Correlative image learning of chemo-mechanics in phase-transforming solids

Learning the constitutive laws of solids could lead to advancements in energy, electronics, and many other scientific and engineering applications. For a single-phase, homogeneous material, constitutive relations involving composition are straightforward to characterize. However, learning such laws for materials that are heterogeneous at the nanoscale is substantially more difficult. For example, despite more than two decades of progress, two fundamental questions remain regarding the currently used battery positive electrode material Li_XFePO₄: (a) what is the extent of the elastic coherency domain and plastic deformation at phase boundaries, and (b) how does the metastable solid solution expand and contract within the miscibility gap?

Using X-ray spectro-ptychography and four-dimensional scanning transmission electron microscopy (STEM), the local Li composition and lattice strain in thick Li_XFePO₄ particles were identified using an image-learning framework employing physical constraints and regularization (Fig. 1).
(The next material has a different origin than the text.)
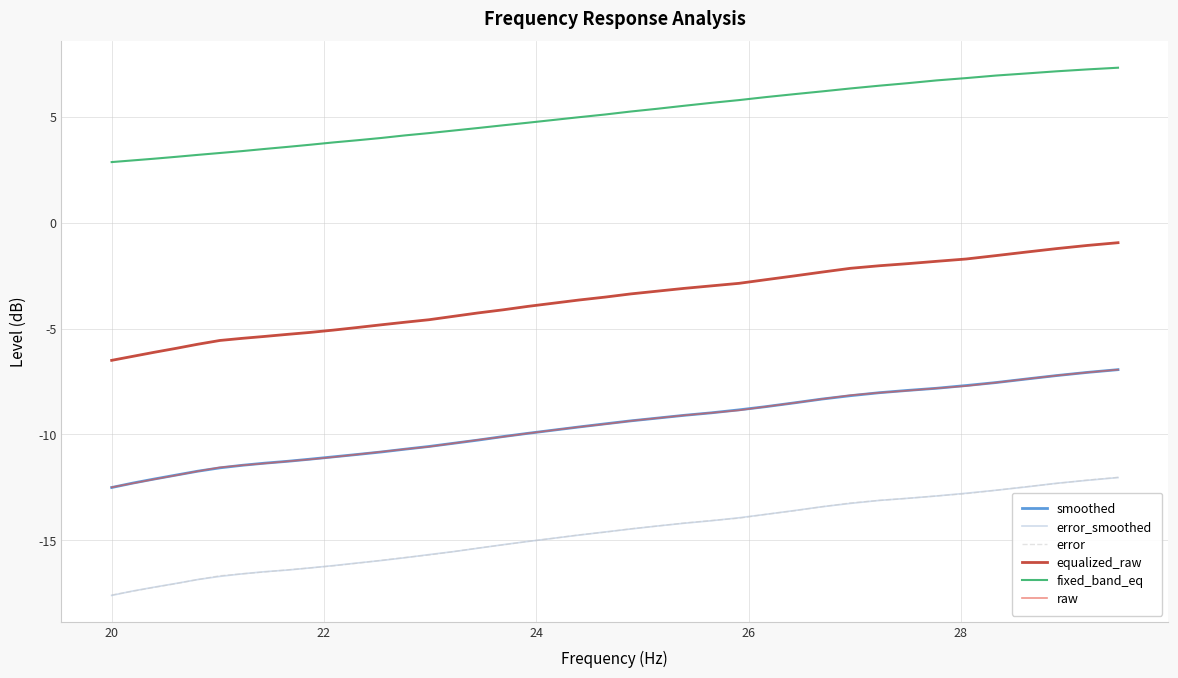

Which series has the largest total across all categories?

fixed_band_eq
A mostly linear Li concentration–eigenstrain relationship across the entire composition range (for X = 0.05–0.95) was identified, experimentally validating Vegard’s law at the nanoscale.

The lattice strain maps show “hot spots” located around the phase boundaries and within the phase-separated regions, indicating the presence of dislocations. Analysis of X-ray diffraction peak profiles confirmed the presence of dislocations and made it possible to determine their Burgers and line vectors.